Период от лесопаркового вернисажа до дня открытия выставки запомнился Бякину непрекращающимся свистом в ушах. Создавалось впечатление, что безумная реальность стремительно мчится вокруг него, кусая себя за хвост. Несколько раз приходил Змееглазый, обменивая портреты американских президентов на работы Бякина. Приходили студенты медицинского института, хотели заказать ему полный анатомический атлас в шести томах. Прилетали какие-то школьники на велосипеде, Бякин пытался поймать их сачком, но школьники помахали хвостом и улетели в направлении села Коломенское. Потом Бякин принимал какую-то свадьбу, потом, кажется, пожимал хобот какому-то африканскому слону, потом приходили медведи. Одним словом, скучать было некогда. Все это время художник дорабатывал «Путь туда», стараясь довести свою идею до полного совершенства.
Странное дело, но по мере работы Бякин все больше и больше ощущал под ложечкой какое-то загадочное неудобство, какое возникает, если в последний раз поел часов шесть назад. Он начал внимательнее следить за идиотом по ту сторону зеркала и один раз даже почистил ногти. Он перестал орать на балконе и сократил суточную норму спиртопотребления в два с половиной раза. Он больше не просыпался на потолке и не дрался на швабрах с добровольцами из числа зомби — да и вообще зомби наведывались к нему все реже и реже.
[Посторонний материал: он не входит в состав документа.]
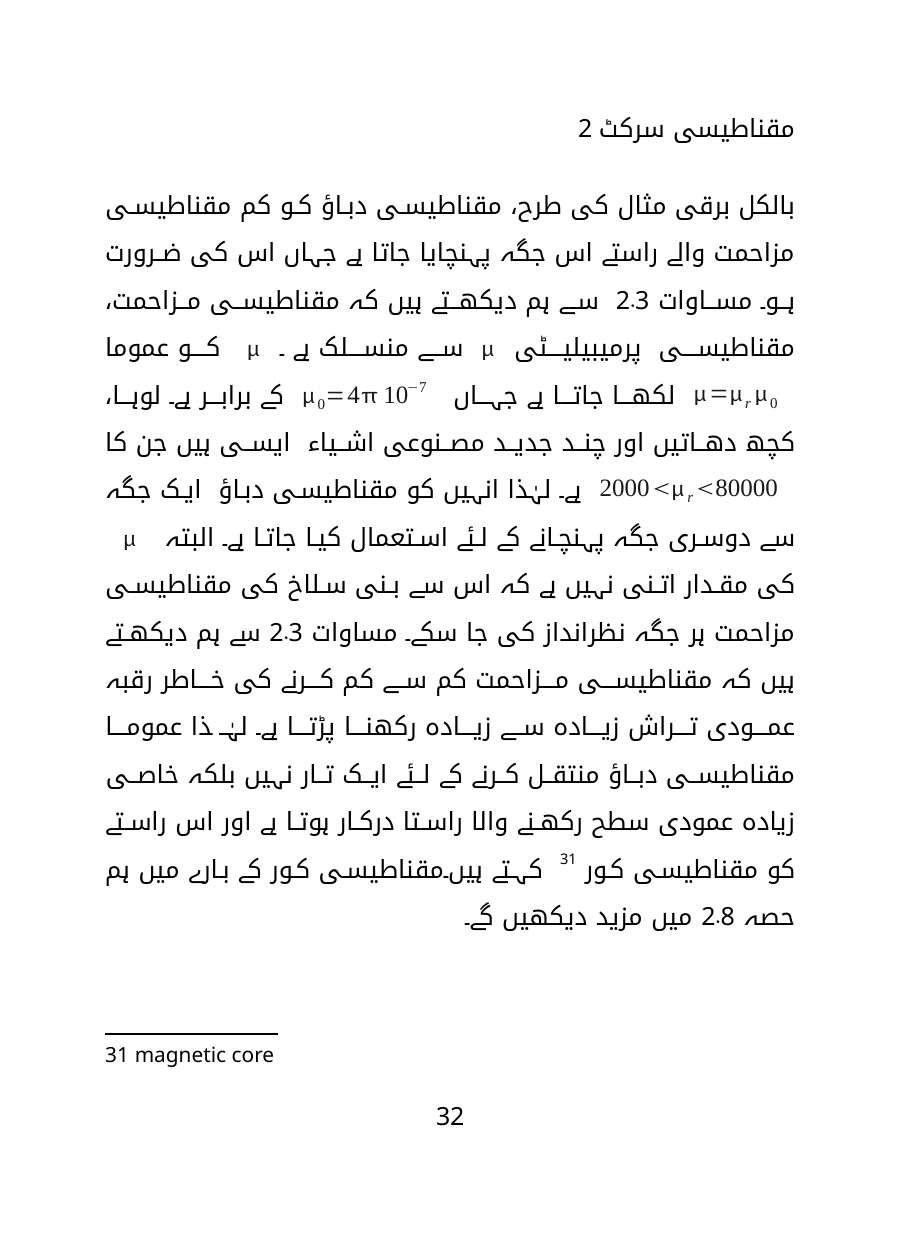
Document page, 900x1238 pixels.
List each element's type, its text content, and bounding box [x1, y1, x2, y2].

text بالکل برقی مثال کی طرح، مقناطیسی دباؤ کو کم مقناطیسی مزاحمت والے راستے اس جگہ پہنچایا جاتا ہے جہاں اس کی ضرورت ہو۔ مساوات 2.3 سے ہم دیکھتے ہیں کہ مقناطیسی مزاحمت، مقناطیسی پرمیبیلیٹیسے منسلک ہے ۔ کو عمومالکھا جاتا ہے جہاں کے برابر ہے۔ لوہا، کچھ دھاتیں اور چند جدید مصنوعی اشیاء ایسی ہیں جن کاہے۔ لہٰذا انہیں کو مقناطیسی دباؤ ایک جگہ سے دوسری جگہ پہنچانے کے لئے استعمال کیا جاتا ہے۔ البتہ کی مقدار اتنی نہیں ہے کہ اس سے بنی سلاخ کی مقناطیسی مزاحمت ہر جگہ نظرانداز کی جا سکے۔ مساوات 2.3 سے ہم دیکھتے ہیں کہ مقناطیسی مزاحمت کم سے کم کرنے کی خاطر رقبہ عمودی تراش زیادہ سے زیادہ رکھنا پڑتا ہے۔ لہٰذا عموما مقناطیسی دباؤ منتقل کرنے کے لئے ایک تار نہیں بلکہ خاصی زیادہ عمودی سطح رکھنے والا راستا درکار ہوتا ہے اور اس راستے کو مقناطیسی کور کہتے ہیں۔مقناطیسی کور کے بارے میں ہم حصہ 2.8 میں مزید دیکھیں گے۔ [105, 182, 795, 941]
text magnetic core [105, 1040, 795, 1068]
Происходило что-то необъяснимое, и всему виной был «Путь туда». Бякин ругал себя последними словами за то, что не догадался написать его раньше — впрочем, раньше эта картина не имела смысла и вряд ли могла возникнуть. Теперь же она с каждым днем обретала все более и более четкие очертания, и в противовес углубляющейся черноте бездны, в которую ежедневно добавлялось несколько черных фигур, становились все более четкими желтые кирпичи и янтарные сосновые доски двери.